** Entries supplied **
=======
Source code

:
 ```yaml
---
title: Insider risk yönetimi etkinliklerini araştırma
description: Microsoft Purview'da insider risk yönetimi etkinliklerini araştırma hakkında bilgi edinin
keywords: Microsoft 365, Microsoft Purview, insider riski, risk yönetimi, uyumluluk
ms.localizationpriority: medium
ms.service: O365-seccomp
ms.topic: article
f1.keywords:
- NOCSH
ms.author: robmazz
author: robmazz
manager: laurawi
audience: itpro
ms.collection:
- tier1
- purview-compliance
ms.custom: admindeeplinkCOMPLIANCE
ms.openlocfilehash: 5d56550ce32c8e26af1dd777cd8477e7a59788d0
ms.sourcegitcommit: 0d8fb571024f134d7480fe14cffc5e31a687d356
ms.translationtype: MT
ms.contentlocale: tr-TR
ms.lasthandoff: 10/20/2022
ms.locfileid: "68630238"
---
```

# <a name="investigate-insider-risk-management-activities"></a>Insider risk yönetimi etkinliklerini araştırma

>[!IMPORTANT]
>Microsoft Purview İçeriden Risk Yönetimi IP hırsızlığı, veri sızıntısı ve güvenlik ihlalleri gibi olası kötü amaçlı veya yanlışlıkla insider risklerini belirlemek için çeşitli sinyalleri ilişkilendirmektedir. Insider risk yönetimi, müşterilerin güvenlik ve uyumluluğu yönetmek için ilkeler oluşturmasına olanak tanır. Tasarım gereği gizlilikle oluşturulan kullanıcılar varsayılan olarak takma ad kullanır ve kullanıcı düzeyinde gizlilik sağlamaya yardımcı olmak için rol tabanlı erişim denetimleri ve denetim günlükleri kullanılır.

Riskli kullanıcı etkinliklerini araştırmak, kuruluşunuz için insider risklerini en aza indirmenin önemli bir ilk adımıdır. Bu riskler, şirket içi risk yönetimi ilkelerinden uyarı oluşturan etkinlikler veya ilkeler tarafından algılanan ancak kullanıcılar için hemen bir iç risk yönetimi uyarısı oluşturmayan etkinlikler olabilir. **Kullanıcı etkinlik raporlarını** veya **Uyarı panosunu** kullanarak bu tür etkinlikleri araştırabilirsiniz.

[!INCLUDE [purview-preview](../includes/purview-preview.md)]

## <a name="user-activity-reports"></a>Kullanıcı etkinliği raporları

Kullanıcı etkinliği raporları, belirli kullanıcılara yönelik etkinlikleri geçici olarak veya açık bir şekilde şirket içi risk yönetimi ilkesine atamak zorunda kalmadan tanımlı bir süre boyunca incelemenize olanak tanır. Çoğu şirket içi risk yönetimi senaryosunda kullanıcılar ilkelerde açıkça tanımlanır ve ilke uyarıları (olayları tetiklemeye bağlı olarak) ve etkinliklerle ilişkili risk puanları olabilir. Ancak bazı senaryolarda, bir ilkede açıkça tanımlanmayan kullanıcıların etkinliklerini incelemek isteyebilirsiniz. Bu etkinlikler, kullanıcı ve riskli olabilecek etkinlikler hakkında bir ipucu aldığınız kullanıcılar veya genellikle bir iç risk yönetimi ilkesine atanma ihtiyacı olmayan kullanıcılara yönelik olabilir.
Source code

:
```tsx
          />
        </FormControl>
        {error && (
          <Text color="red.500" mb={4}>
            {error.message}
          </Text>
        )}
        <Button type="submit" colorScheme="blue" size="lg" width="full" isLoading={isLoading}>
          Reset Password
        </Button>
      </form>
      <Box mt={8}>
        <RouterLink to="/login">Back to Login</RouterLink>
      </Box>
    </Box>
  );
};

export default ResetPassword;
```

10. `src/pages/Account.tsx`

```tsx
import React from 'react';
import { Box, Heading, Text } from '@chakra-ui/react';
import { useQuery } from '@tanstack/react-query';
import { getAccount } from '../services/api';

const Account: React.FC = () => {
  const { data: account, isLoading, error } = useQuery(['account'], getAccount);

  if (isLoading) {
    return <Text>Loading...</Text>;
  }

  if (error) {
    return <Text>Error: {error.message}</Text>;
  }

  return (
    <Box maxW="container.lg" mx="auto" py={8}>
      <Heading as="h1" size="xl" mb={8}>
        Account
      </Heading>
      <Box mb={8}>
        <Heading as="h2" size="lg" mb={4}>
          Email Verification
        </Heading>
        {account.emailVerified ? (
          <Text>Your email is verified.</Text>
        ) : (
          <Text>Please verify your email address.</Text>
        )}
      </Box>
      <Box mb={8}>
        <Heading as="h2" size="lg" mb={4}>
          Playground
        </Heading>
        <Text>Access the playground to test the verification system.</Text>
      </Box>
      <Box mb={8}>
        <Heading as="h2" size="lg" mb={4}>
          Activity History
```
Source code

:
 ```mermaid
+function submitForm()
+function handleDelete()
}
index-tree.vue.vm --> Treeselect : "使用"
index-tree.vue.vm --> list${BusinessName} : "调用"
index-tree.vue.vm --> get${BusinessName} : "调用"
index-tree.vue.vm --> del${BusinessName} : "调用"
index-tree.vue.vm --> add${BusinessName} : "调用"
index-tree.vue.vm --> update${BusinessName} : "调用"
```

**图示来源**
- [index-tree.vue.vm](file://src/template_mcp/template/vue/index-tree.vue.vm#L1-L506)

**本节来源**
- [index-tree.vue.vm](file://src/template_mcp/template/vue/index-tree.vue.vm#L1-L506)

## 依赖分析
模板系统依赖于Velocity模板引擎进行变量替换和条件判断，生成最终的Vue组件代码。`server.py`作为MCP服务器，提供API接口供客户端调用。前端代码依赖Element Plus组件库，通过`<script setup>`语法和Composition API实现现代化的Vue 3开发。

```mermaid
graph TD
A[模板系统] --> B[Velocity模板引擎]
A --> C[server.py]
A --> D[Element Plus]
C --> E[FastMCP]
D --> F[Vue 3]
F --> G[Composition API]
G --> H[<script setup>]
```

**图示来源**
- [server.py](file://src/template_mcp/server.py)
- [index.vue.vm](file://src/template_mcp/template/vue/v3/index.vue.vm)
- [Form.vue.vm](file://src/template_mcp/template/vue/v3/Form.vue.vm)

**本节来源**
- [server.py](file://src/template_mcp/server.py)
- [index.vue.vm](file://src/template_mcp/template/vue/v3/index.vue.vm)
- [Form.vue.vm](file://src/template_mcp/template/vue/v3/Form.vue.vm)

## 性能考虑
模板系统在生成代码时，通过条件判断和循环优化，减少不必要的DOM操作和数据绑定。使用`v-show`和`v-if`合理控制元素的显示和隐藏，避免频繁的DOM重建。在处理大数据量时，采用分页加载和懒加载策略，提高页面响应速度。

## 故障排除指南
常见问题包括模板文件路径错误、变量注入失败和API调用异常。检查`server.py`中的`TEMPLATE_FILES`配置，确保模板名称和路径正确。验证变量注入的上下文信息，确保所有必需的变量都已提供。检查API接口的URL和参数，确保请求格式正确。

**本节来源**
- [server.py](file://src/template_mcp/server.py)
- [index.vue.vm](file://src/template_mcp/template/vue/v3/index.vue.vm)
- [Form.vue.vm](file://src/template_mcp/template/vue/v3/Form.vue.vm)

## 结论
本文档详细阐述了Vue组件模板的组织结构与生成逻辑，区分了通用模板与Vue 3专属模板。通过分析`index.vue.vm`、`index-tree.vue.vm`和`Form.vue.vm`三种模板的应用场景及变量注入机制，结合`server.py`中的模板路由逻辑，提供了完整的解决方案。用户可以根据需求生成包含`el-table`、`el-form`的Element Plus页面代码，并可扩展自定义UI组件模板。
=======
** Work task **
Reproduce the whole listing, exactly.

** Result of the exercise **
Source code

:
 ```yaml
---
title: Insider risk yönetimi etkinliklerini araştırma
description: Microsoft Purview'da insider risk yönetimi etkinliklerini araştırma hakkında bilgi edinin
keywords: Microsoft 365, Microsoft Purview, insider riski, risk yönetimi, uyumluluk
ms.localizationpriority: medium
ms.service: O365-seccomp
ms.topic: article
f1.keywords:
- NOCSH
ms.author: robmazz
author: robmazz
manager: laurawi
audience: itpro
ms.collection:
- tier1
- purview-compliance
ms.custom: admindeeplinkCOMPLIANCE
ms.openlocfilehash: 5d56550ce32c8e26af1dd777cd8477e7a59788d0
ms.sourcegitcommit: 0d8fb571024f134d7480fe14cffc5e31a687d356
ms.translationtype: MT
ms.contentlocale: tr-TR
ms.lasthandoff: 10/20/2022
ms.locfileid: "68630238"
---
```

# <a name="investigate-insider-risk-management-activities"></a>Insider risk yönetimi etkinliklerini araştırma

>[!IMPORTANT]
>Microsoft Purview İçeriden Risk Yönetimi IP hırsızlığı, veri sızıntısı ve güvenlik ihlalleri gibi olası kötü amaçlı veya yanlışlıkla insider risklerini belirlemek için çeşitli sinyalleri ilişkilendirmektedir. Insider risk yönetimi, müşterilerin güvenlik ve uyumluluğu yönetmek için ilkeler oluşturmasına olanak tanır. Tasarım gereği gizlilikle oluşturulan kullanıcılar varsayılan olarak takma ad kullanır ve kullanıcı düzeyinde gizlilik sağlamaya yardımcı olmak için rol tabanlı erişim denetimleri ve denetim günlükleri kullanılır.

Riskli kullanıcı etkinliklerini araştırmak, kuruluşunuz için insider risklerini en aza indirmenin önemli bir ilk adımıdır. Bu riskler, şirket içi risk yönetimi ilkelerinden uyarı oluşturan etkinlikler veya ilkeler tarafından algılanan ancak kullanıcılar için hemen bir iç risk yönetimi uyarısı oluşturmayan etkinlikler olabilir. **Kullanıcı etkinlik raporlarını** veya **Uyarı panosunu** kullanarak bu tür etkinlikleri araştırabilirsiniz.

[!INCLUDE [purview-preview](../includes/purview-preview.md)]

## <a name="user-activity-reports"></a>Kullanıcı etkinliği raporları

Kullanıcı etkinliği raporları, belirli kullanıcılara yönelik etkinlikleri geçici olarak veya açık bir şekilde şirket içi risk yönetimi ilkesine atamak zorunda kalmadan tanımlı bir süre boyunca incelemenize olanak tanır. Çoğu şirket içi risk yönetimi senaryosunda kullanıcılar ilkelerde açıkça tanımlanır ve ilke uyarıları (olayları tetiklemeye bağlı olarak) ve etkinliklerle ilişkili risk puanları olabilir. Ancak bazı senaryolarda, bir ilkede açıkça tanımlanmayan kullanıcıların etkinliklerini incelemek isteyebilirsiniz. Bu etkinlikler, kullanıcı ve riskli olabilecek etkinlikler hakkında bir ipucu aldığınız kullanıcılar veya genellikle bir iç risk yönetimi ilkesine atanma ihtiyacı olmayan kullanıcılara yönelik olabilir.
Source code

:
```tsx
          />
        </FormControl>
        {error && (
          <Text color="red.500" mb={4}>
            {error.message}
          </Text>
        )}
        <Button type="submit" colorScheme="blue" size="lg" width="full" isLoading={isLoading}>
          Reset Password
        </Button>
      </form>
      <Box mt={8}>
        <RouterLink to="/login">Back to Login</RouterLink>
      </Box>
    </Box>
  );
};

export default ResetPassword;
```

10. `src/pages/Account.tsx`

```tsx
import React from 'react';
import { Box, Heading, Text } from '@chakra-ui/react';
import { useQuery } from '@tanstack/react-query';
import { getAccount } from '../services/api';

const Account: React.FC = () => {
  const { data: account, isLoading, error } = useQuery(['account'], getAccount);

  if (isLoading) {
    return <Text>Loading...</Text>;
  }

  if (error) {
    return <Text>Error: {error.message}</Text>;
  }

  return (
    <Box maxW="container.lg" mx="auto" py={8}>
      <Heading as="h1" size="xl" mb={8}>
        Account
      </Heading>
      <Box mb={8}>
        <Heading as="h2" size="lg" mb={4}>
          Email Verification
        </Heading>
        {account.emailVerified ? (
          <Text>Your email is verified.</Text>
        ) : (
          <Text>Please verify your email address.</Text>
        )}
      </Box>
      <Box mb={8}>
        <Heading as="h2" size="lg" mb={4}>
          Playground
        </Heading>
        <Text>Access the playground to test the verification system.</Text>
      </Box>
      <Box mb={8}>
        <Heading as="h2" size="lg" mb={4}>
          Activity History
```
Source code

:
 ```mermaid
+function submitForm()
+function handleDelete()
}
index-tree.vue.vm --> Treeselect : "使用"
index-tree.vue.vm --> list${BusinessName} : "调用"
index-tree.vue.vm --> get${BusinessName} : "调用"
index-tree.vue.vm --> del${BusinessName} : "调用"
index-tree.vue.vm --> add${BusinessName} : "调用"
index-tree.vue.vm --> update${BusinessName} : "调用"
```

**图示来源**
- [index-tree.vue.vm](file://src/template_mcp/template/vue/index-tree.vue.vm#L1-L506)

**本节来源**
- [index-tree.vue.vm](file://src/template_mcp/template/vue/index-tree.vue.vm#L1-L506)

## 依赖分析
模板系统依赖于Velocity模板引擎进行变量替换和条件判断，生成最终的Vue组件代码。`server.py`作为MCP服务器，提供API接口供客户端调用。前端代码依赖Element Plus组件库，通过`<script setup>`语法和Composition API实现现代化的Vue 3开发。

```mermaid
graph TD
A[模板系统] --> B[Velocity模板引擎]
A --> C[server.py]
A --> D[Element Plus]
C --> E[FastMCP]
D --> F[Vue 3]
F --> G[Composition API]
G --> H[<script setup>]
```

**图示来源**
- [server.py](file://src/template_mcp/server.py)
- [index.vue.vm](file://src/template_mcp/template/vue/v3/index.vue.vm)
- [Form.vue.vm](file://src/template_mcp/template/vue/v3/Form.vue.vm)

**本节来源**
- [server.py](file://src/template_mcp/server.py)
- [index.vue.vm](file://src/template_mcp/template/vue/v3/index.vue.vm)
- [Form.vue.vm](file://src/template_mcp/template/vue/v3/Form.vue.vm)

## 性能考虑
模板系统在生成代码时，通过条件判断和循环优化，减少不必要的DOM操作和数据绑定。使用`v-show`和`v-if`合理控制元素的显示和隐藏，避免频繁的DOM重建。在处理大数据量时，采用分页加载和懒加载策略，提高页面响应速度。

## 故障排除指南
常见问题包括模板文件路径错误、变量注入失败和API调用异常。检查`server.py`中的`TEMPLATE_FILES`配置，确保模板名称和路径正确。验证变量注入的上下文信息，确保所有必需的变量都已提供。检查API接口的URL和参数，确保请求格式正确。

**本节来源**
- [server.py](file://src/template_mcp/server.py)
- [index.vue.vm](file://src/template_mcp/template/vue/v3/index.vue.vm)
- [Form.vue.vm](file://src/template_mcp/template/vue/v3/Form.vue.vm)

## 结论
本文档详细阐述了Vue组件模板的组织结构与生成逻辑，区分了通用模板与Vue 3专属模板。通过分析`index.vue.vm`、`index-tree.vue.vm`和`Form.vue.vm`三种模板的应用场景及变量注入机制，结合`server.py`中的模板路由逻辑，提供了完整的解决方案。用户可以根据需求生成包含`el-table`、`el-form`的Element Plus页面代码，并可扩展自定义UI组件模板。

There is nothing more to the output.